Running cross-encoders locally eliminates API dependencies and enables offline operation. Local models require careful selection based on hardware constraints.

Model size vs. quality: Larger models (more parameters) generally perform better but require more memory. cross-encoder/ms-marco-MiniLM-L-6-v2 (22M parameters) runs on CPU; cross-encoder/ms-marco-MiniLM-L-12-v2.5 (118M parameters) requires GPU for acceptable latency.

Quantization reduces memory footprint at minimal accuracy cost.
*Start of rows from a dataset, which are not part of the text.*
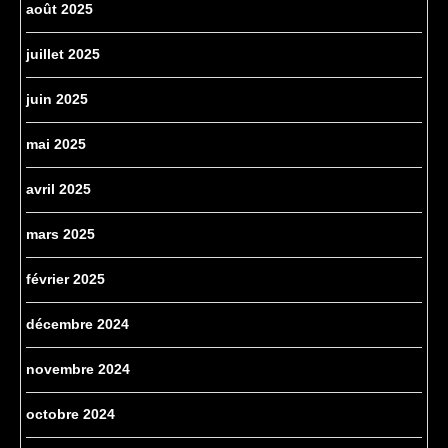
août 2025
juillet 2025
juin 2025
mai 2025
avril 2025
mars 2025
février 2025
décembre 2024
novembre 2024
octobre 2024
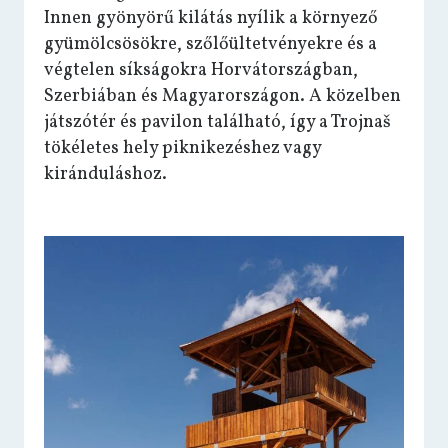
Innen gyönyörű kilátás nyílik a környező
gyümölcsösökre, szőlőültetvényekre és a
végtelen síkságokra Horvátországban,
Szerbiában és Magyarországon. A közelben
játszótér és pavilon található, így a Trojnaš
tökéletes hely piknikezéshez vagy
kiránduláshoz.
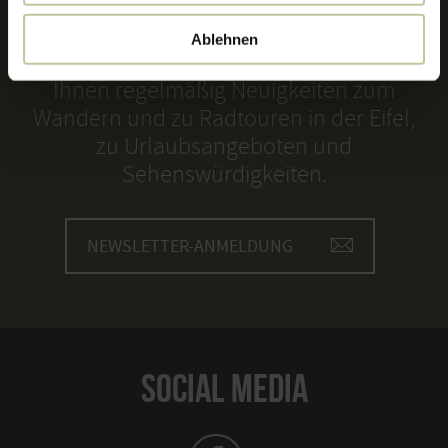
NEWSLETTER
Ablehnen
Mit dem Eifel-Newsletter liefern wir
Ihnen regelmäßig Neuigkeiten zum
Wandern und zu Radtouren in der Eifel,
zu Urlaubsangeboten und
Sehenswürdigkeiten.
NEWSLETTER-ANMELDUNG
SOCIAL MEDIA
INT8 quantization typically preserves 95%+ of model quality while cutting memory requirements in half.

import torch
from transformers import AutoModelForSequenceClassification, AutoTokenizer

class LocalCrossEncoder:
    def __init__(self, model_name: str, device: str = None, quantize: bool = False):
        self.device = device or ('cuda' if torch.cuda.is_available() else 'cpu')
        self.tokenizer = AutoTokenizer.from_pretrained(model_name)
        
        load_kwargs = {'torch_dtype': torch.float16}
        if quantize:
            load_kwargs['load_in_8bit'] = True
        
        self.model = AutoModelForSequenceClassification.from_pretrained(
            model_name,
            device_map='auto' if self.device == 'cuda' else None,
            **load_kwargs
        )
        
        if self.device == 'cpu' and not quantize:
            self.model = self.model.to(self.device)
    
    def score(self, query: str, documents: List[str]) -> List[float]:
        """Score query-document pairs."""
        pairs = [(query, doc) for doc in documents]
        inputs = self.tokenizer(
            pairs,
            padding=True,
            truncation=True,
            return_tensors='pt',
            max_length=512
        ).to(self.device)
        
        with torch.no_grad():
            scores = self.model(**inputs).logits.squeeze(-1)
        
        return scores.cpu().numpy().tolist()
    
    def rerank(self, query: str, candidates: List[dict], top_k: int = 10) -> List[dict]:
        texts = [c.get('text', c.get('content', '')) for c in candidates]
        scores = self.score(query, texts)
        
        for candidate, score in zip(candidates, scores):
            candidate['rerank_score'] = float(score)
        
        candidates.sort(key=lambda x: x['rerank_score'], reverse=True)
        return candidates[:top_k]

Local verification checkpoint

Run the smallest example from this chapter in a local workspace and record the package version, runtime, data path, and observed output. If the result depends on model size, vector count, CPU/GPU backend, or available memory, note that constraint beside the exercise so the lesson remains reproducible.